*Work required*
Copy out the rows below word for word, leaving out the pictures.

*Entries shown*
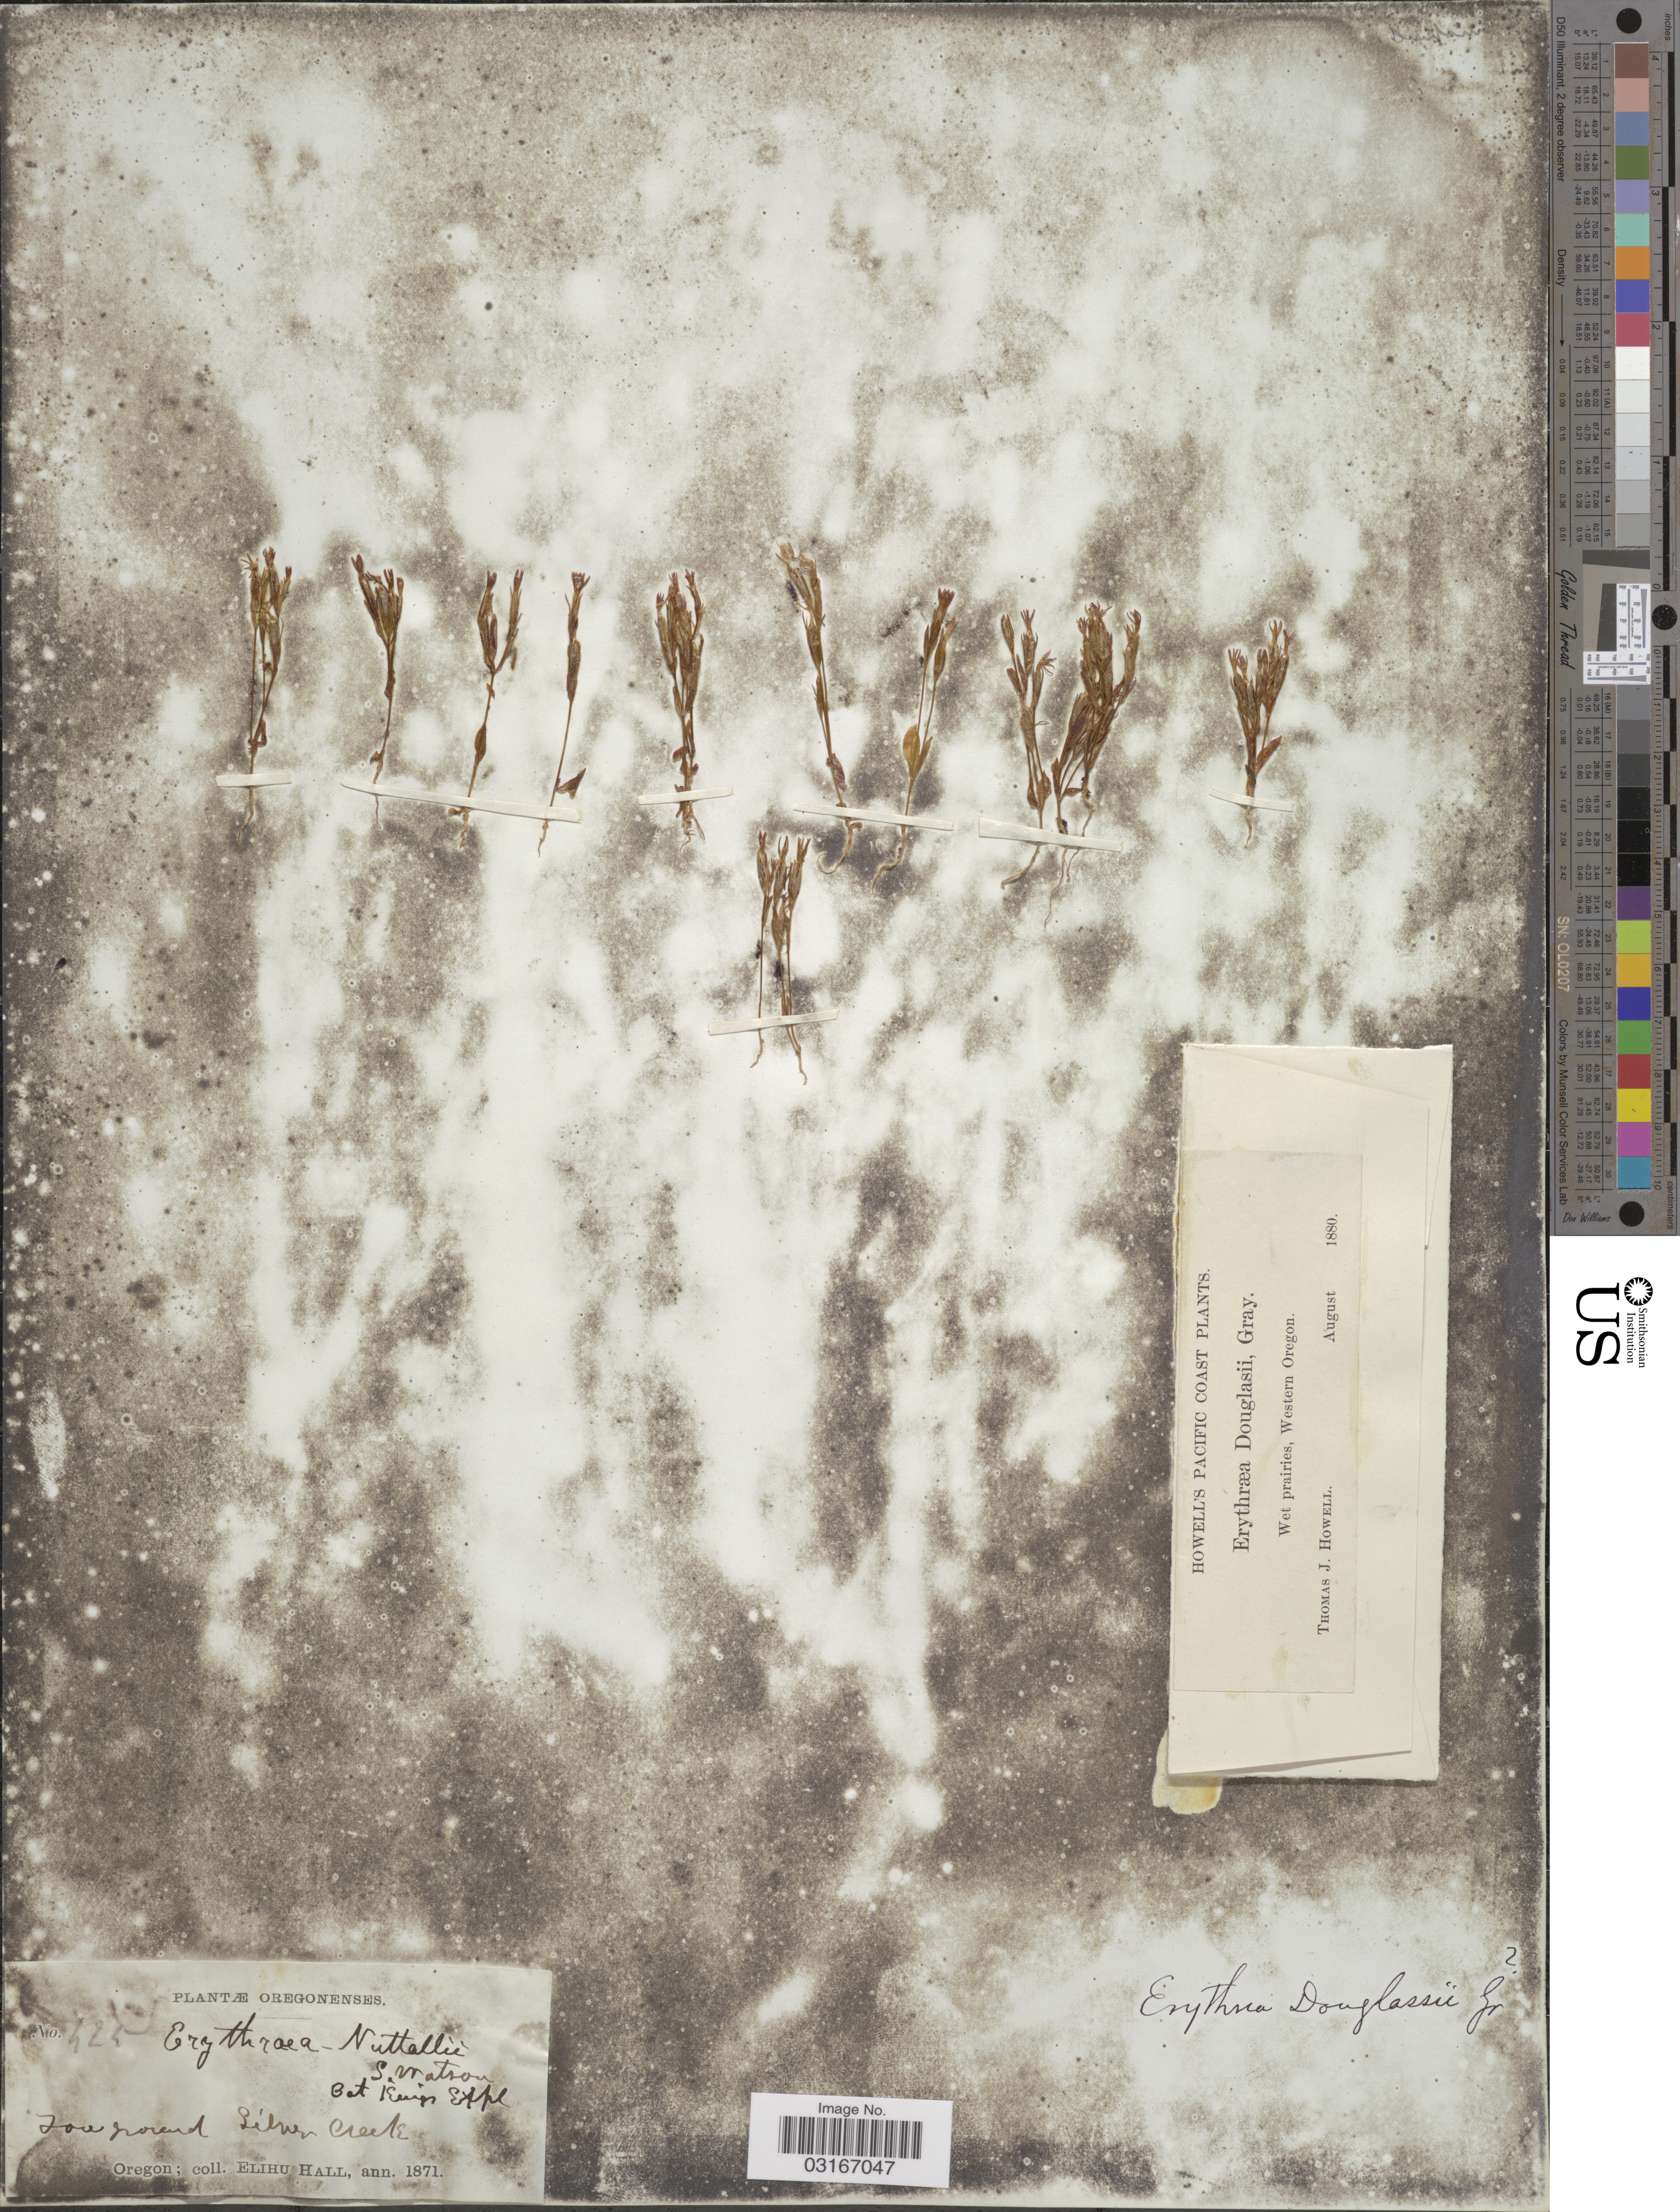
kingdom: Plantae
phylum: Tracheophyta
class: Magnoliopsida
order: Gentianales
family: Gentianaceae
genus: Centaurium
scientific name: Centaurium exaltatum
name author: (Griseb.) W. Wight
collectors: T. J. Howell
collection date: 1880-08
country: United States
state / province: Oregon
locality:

*Output of the exercise*
kingdom: Plantae
phylum: Tracheophyta
class: Magnoliopsida
order: Gentianales
family: Gentianaceae
genus: Centaurium
scientific name: Centaurium exaltatum
name author: (Griseb.) W. Wight
collectors: T. J. Howell
collection date: 1880-08
country: United States
state / province: Oregon
locality:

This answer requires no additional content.